In the last couple of months my son, who’s almost 18, has gotten into the Fall, or “the drunk guy”: this is the family name for him because it’s what the kids called him when they were much younger and heard him on the car stereo. So when the news broke that Mark E Smith had died and the kids were still over in the Americas on holiday, I got a couple of solicitous fb messages making sure I was ok. I was still upset about Ursula Le Guin the day before.
On Thursday my grief took the form of obsessively posting lyrics to Twitter and chasing up videos on YouTube, and listening to In a Hole and his 2007 collaboration with Mouse on Mars before I went to bed.
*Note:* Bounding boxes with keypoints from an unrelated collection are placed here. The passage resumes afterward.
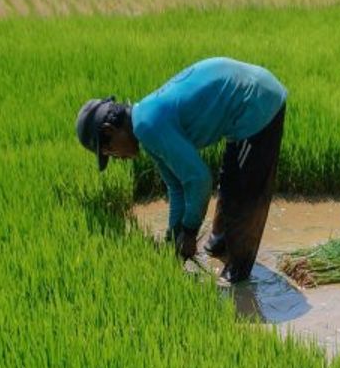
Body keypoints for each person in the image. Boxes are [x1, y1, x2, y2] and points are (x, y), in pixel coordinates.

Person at [75, 57, 288, 282]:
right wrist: (174, 236)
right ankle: (220, 247)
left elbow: (199, 179)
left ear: (109, 130)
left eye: (110, 153)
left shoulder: (147, 125)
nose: (119, 159)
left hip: (256, 101)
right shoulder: (145, 127)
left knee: (243, 199)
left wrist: (189, 231)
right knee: (220, 226)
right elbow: (176, 187)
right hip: (241, 107)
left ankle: (239, 281)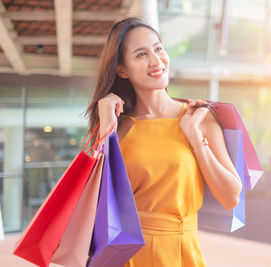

Then on Friday morning I watched the video for “Hit the North”, which isn’t their greatest work but the music video is tongue-in-cheek and cute, and I lost it, just wept.
A lot of people describe the Fall’s sound as annoying but then there were the fans. It’s not without reason that MES wrote more songs attacking the people who bought his records than any other artist I can think of. There was a time in the late 80s when me and a friend communicated exclusively in Fall quotes, WHAT’S A COMPUTER? EAT Y’SELF FITTER! WHAT YOU NEED, AN OVEN MITT, FOR YOUR VERBOSE KITCHEN until our peers intervened with threats of violence. It’s like Monty Python for indie wankers, it gets into your system, although the class background is miles apart, music hall rather than university revues. It wasn’t until years later that I realised that MES has more than a little in common with Spike Milligan: acute intelligence, well outside the Oxbridge culture pipeline, a knack for absurdism and catchphrase, gifted parodist of the degenerate language of bureaucracy, tends to crack up at own jokes, fairly awful racial politics.
After the early 90s I lost touch, I was trying to fix my own mental health problems. Being an angry young man is a real fucking trap if you’ve got depression, and the spite and fire of MES were entangled with too much of what I was trying to get rid of. The closest I’ve got to knowing what the Fall sound like to a non-fan, just bitterness and meaningless in-jokes. But I came back eventually, catching up on the best of the post-90s stuff on the 50,000 Fall Fans Can’t Be Wrong compilation, downloading my favourites on iTunes because I can’t play vinyl any more.
There’s no way to brazen this out and pretend that it’s not nostalgia, but the voice in my head scolding me for this is that impossible-to-satisfy ideal from my youth, a kind of Stakhanovism of artistic cool, never look back, keep your eyes locked on the gleaming horizon of future creative genius. “Are you still doing what you did last year,” as MES scolded a fan who gobbed on him at a gig in the punk years. It was always a bit ridiculous, especially if you were from the arse end of the planet.
But here’s the thing: MES actually did it. He was inspirational. On the second album he sang a line adapted from William Blake, “I must create a new scheme / or live by another man’s”, and he was an autodidactic smartarse from Manchester who actually forged his own vision of the world. It may seem perverse but despite the snarling vitriol and wilful obfuscation there’s a generosity to this, the line he scribbled on the cover of Hex Enduction Hour, ‘HAVE A BLEEDING GUESS’ was an invitation as well as a threat.
It collapsed in on itself, sped onwards by drink — I saw them live in 2010 and it was better than I expected but also upsetting because he looked ruined, and the last track on the album I bought after that show, Your Future Our Clutter, felt prophetic of his dissolution: “The whirlpools get wider and wider,” he whispers over a distorted buzz. “You don’t deserve rock ’n’ roll.” The one thing he always believed in. I haven’t been game to listen to that track since he died.